The Merry Issue

Page 30

vi: The Chemistry Column

Soaking up the sun...with the liver? Claire Gormley Longer, warmer days mean more time to soak up the glorious vitamin D that so many of us miss during the winter months. “Get out and get your vitamin D!” my mum always used to say, and I never questioned how sunshine gave me vitamin D— even after learning that the sun’s rays are just photons and radiation. Perhaps I missed the lesson at school where we were taught about vitamin D production, or maybe I was already out the door and into the sunshine before I could take in the explanation for my mum’s advice. Today, as I was having my morning dose of vitamin C (in a yummy tangerine flavour), the thought popped into my head: how do we actually get vitamin D from the sun? Most of our essential vitamins— vitamins which our body can’t make on its own —come from the foods we eat. Our digestive system breaks down the food and absorbs the nutrients that the body needs to perform its daily activities. Although it is widely believed that vitamin D is an essential vitamin (and we certainly do need it to develop a healthy skeleton, among other things), by definition it is not essential at all— because we make up 30

to 90% of the vitamin D in our bodies ourselves. All we need is the power of the sun (Keane et al, 2018). When our skin is exposed to ultraviolet B rays from the sun, a type of fat called 7dehydrocholesterol, or provitamin D, changes into pre-vitamin D3 (Keane et al, 2018). For this change to happen, enough energy from the sun must be absorbed by the provitamin D for the bond between two carbon atoms in the molecule to be broken— specifically, carbon 9 and carbon 10 (Holick, Smith and Pincus, 1987). The severing of this bond produces pre-vitamin D3, a thermally unstable molecule, which undergoes an internal reaction to form vitamin D3 (Holick, Smith and Pincus, 1987). This is not where the story ends, however, because vitamin D3 in this form is inactive and cannot be used by the body (Ponchon, Kennan and DeLuca, 1969). Activation of vitamin D3 occurs in two steps. First, vitamin D3 is transported to the liver where it is converted to 25-hydroxyvitamin D (Keane et al, 2018; Holick, Smith and Pincus, 1987; Ponchon, Kennan and DeLuca, 1969).

[Keypoint text descriptions]
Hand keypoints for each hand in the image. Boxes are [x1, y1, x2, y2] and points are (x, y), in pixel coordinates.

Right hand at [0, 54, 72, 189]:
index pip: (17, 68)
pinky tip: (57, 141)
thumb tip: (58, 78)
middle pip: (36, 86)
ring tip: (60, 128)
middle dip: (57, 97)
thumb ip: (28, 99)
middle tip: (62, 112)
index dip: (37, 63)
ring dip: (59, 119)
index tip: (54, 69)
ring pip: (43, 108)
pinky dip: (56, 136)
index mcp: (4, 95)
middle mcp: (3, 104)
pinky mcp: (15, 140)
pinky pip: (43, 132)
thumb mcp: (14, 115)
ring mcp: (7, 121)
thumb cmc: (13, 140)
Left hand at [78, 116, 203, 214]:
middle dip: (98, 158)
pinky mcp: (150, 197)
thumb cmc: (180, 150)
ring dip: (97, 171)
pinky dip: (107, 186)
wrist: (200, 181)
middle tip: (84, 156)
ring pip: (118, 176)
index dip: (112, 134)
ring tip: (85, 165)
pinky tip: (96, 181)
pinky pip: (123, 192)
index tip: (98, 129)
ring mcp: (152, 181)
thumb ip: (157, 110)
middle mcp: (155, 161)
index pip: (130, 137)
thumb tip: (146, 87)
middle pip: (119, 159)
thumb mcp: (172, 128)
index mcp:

USING THE INFORMATION:
- A) According to the chemistry column, why is vitamin D, by definition, not an essential vitamin? Answer in one to three sentences.
- B) Answer these questions from the chemistry column, one line each:
(i) Which two atoms' bond must be broken for provitamin D to change into pre-vitamin D3?
(ii) What does the thermally unstable pre-vitamin D3 form through an internal reaction?
(iii) In the first step of activation, where is vitamin D3 transported, and what is it converted to there?

ANSWERS TO THE EXERCISES:
- A) Essential vitamins are ones the body can't make on its own. We make 30 to 90% of the vitamin D in our bodies ourselves, needing only the power of the sun.

- B)
(i) Carbon 9 and carbon 10.
(ii) Vitamin D3.
(iii) It is transported to the liver and converted to 25-hydroxyvitamin D.